ARM Architecture and developer Grocon have unveiled Swanston Square in central Melbourne, an apartment tower that bears the face of historic Aboriginal leader William Barak. The thirty-one-storey building features an eighty-five-metre-high portrait representation formed from white balconies against black windows of the southern and eastern facades.
The building is located at the northern end of Swanston Street, where the CBD grid meets the wider Melbourne grid at an angle. The site, formerly Calton United Brewery, contains a number of developments including RMIT’s Design Hub by Sean Godsell. Its location, at the corner of Swanston and Victoria Streets, forms a natural termination point for the Swanston Street civic spine of Melbourne, which terminates at the southern end with the Shrine of Remembrance. Because of this relationship, the significance of this site is palpable. And although the project is a private development, its public and civic presence is unavoidable.
ARM Architecture, who also designed the Shrine’s undercroft and forecourts in 2003 and 2014, chose to acknowledge this relationship by literally putting a public face on a private building. “The site has this potential to be a very significant part of the public realm,” said Howard Raggatt, a founding director of ARM. To the practice, the Shrine, built merely decades after Australia’s federation, represented the dawning of a new nation. Their work at the opposite end of the axis had to be complementary. “The realisation of the great civic axis of Swanston Street meant that we could acknowledge the Shrine at one end and then the deep history representation at the other.”
Representing this “deep history” is William Barak (c.1824–1903), the last traditional elder of the Indigenous Wurundjeri-Willam clan, who was also an artist and a social crusader who fought with the colonial government of his time to return the land to his people. “William Barak was the voice of the nineteenth century and now the face of the twenty-first,” said Aunty Joy Murphy, a Wurundjeri elder.
ARM worked in close consultation with Wurundjeri people to produce the representation. The architects used a xylographic technique, and digitally reduced a greyscale image down to a bitmap line drawing, which was then translated into 3D molded panels for the balustrades. Together, the panels form a pattern, which the human eye interprets as a portrait when viewed at a distance. In fact, the clearest view is from the Shrine. It’s a technique that the practice has used before on the Dupain Building in Sydney’s Darling Harbour (2007), which was produced from a famous Max Dupain photograph of Bondi.

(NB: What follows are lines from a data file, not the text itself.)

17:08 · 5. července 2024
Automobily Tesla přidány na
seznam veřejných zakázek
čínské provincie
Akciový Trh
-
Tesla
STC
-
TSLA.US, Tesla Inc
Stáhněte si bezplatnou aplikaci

At the base of the tower, the carpark podium is faced with a grid of circular portholes, some of which are filled with aluminium discs that form a pattern spelling out “Wurundjeri I am who I am” in braille. Again, this has been seen before in ARM’s National Museum of Australia, which controversially at the time, spelled out “sorry” in braille on its façade.
The northern and western facades of the apartment building are superimposed with a colourful heatmap, representing the lives and bodies inside the 530-apartment tower.
The William Barak building has been seven years in the making. But ARM have been working on the site in a number of iterations since winning a competition in 1994, the same year that the high-profile Storey Hall was built. Since then, the practice has completed a number of public buildings along the Swanston Street civic axis, including Melbourne Central and Hamer Hall, “and we want to do more,” said Raggatt. The completion of the William Barak building essentially bookends what is ambitiously turning into the museum mile of ARM.